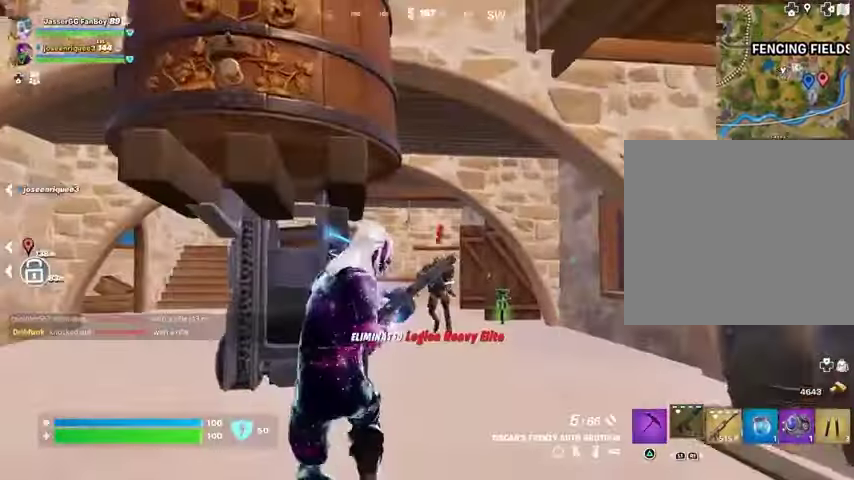
{"buttons": [], "left_stick": "up-right", "right_stick": "center", "events": [[33, "R2", "down"], [33, "left_stick", "center"], [33, "right_stick", "down"], [67, "R2", "up"], [167, "left_stick", "up-right"], [200, "right_stick", "center"], [367, "right_stick", "up"], [433, "R2", "down"], [433, "right_stick", "center"], [500, "R2", "up"]]}
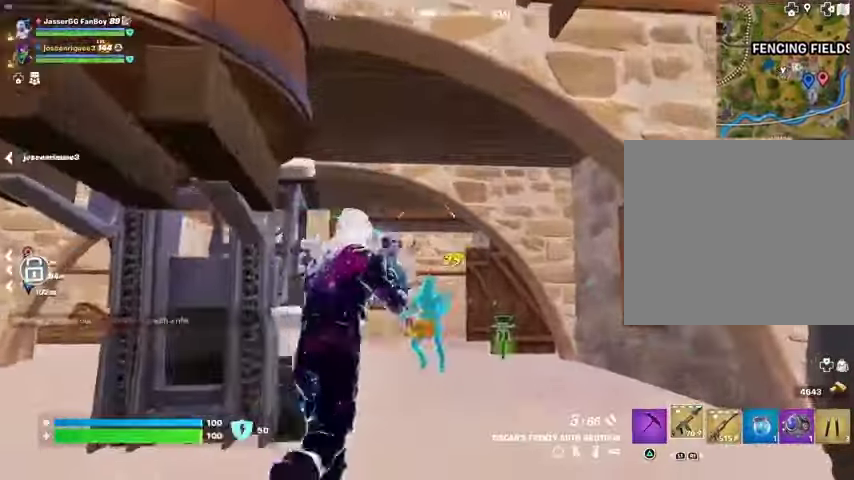
{"buttons": [], "left_stick": "up-right", "right_stick": "center", "events": [[33, "right_stick", "down-left"], [167, "right_stick", "center"], [267, "L3", "down"], [367, "L3", "up"]]}
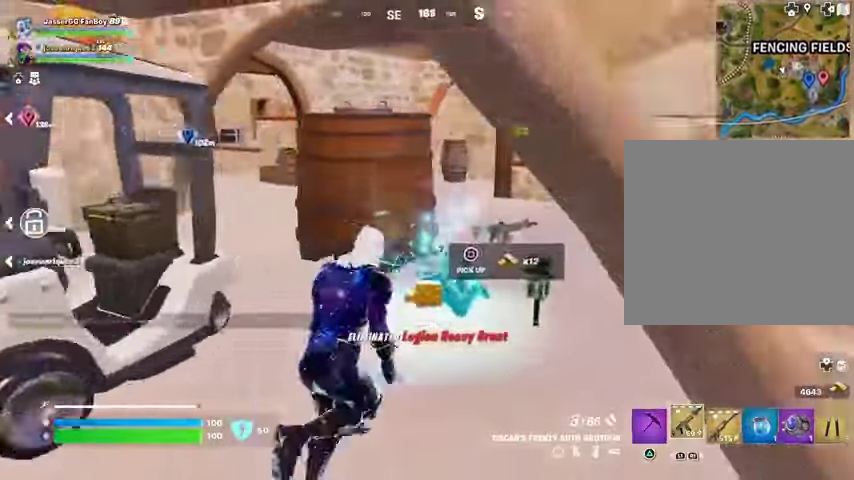
{"buttons": [], "left_stick": "right", "right_stick": "center", "events": [[300, "right_stick", "left"], [333, "left_stick", "right"], [433, "right_stick", "center"]]}
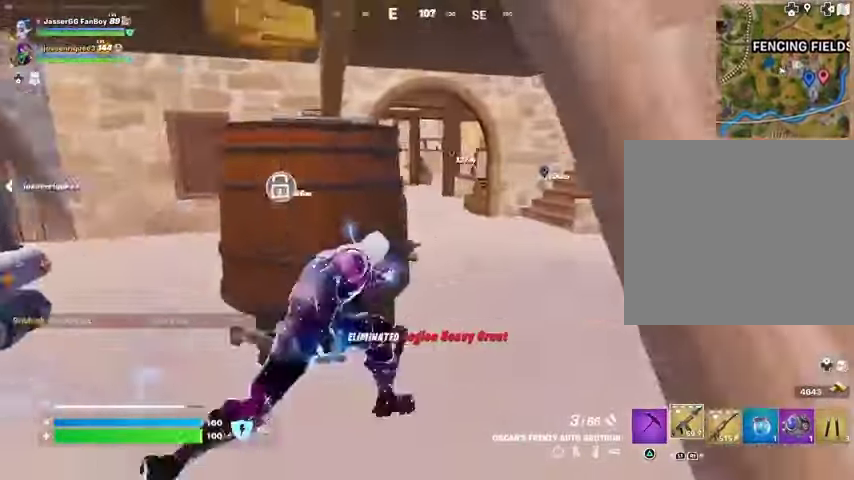
{"buttons": [], "left_stick": "up-right", "right_stick": "center", "events": [[67, "right_stick", "left"], [167, "right_stick", "center"], [233, "left_stick", "up-right"]]}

## Activity
Word for word, output the whole listing, but not its pictures.

## Response below
{"buttons": [], "left_stick": "up-right", "right_stick": "center", "events": [[33, "R2", "down"], [33, "left_stick", "center"], [33, "right_stick", "down"], [67, "R2", "up"], [167, "left_stick", "up-right"], [200, "right_stick", "center"], [367, "right_stick", "up"], [433, "R2", "down"], [433, "right_stick", "center"], [500, "R2", "up"]]}
{"buttons": [], "left_stick": "up-right", "right_stick": "center", "events": [[33, "right_stick", "down-left"], [167, "right_stick", "center"], [267, "L3", "down"], [367, "L3", "up"]]}
{"buttons": [], "left_stick": "right", "right_stick": "center", "events": [[300, "right_stick", "left"], [333, "left_stick", "right"], [433, "right_stick", "center"]]}
{"buttons": [], "left_stick": "up-right", "right_stick": "center", "events": [[67, "right_stick", "left"], [167, "right_stick", "center"], [233, "left_stick", "up-right"]]}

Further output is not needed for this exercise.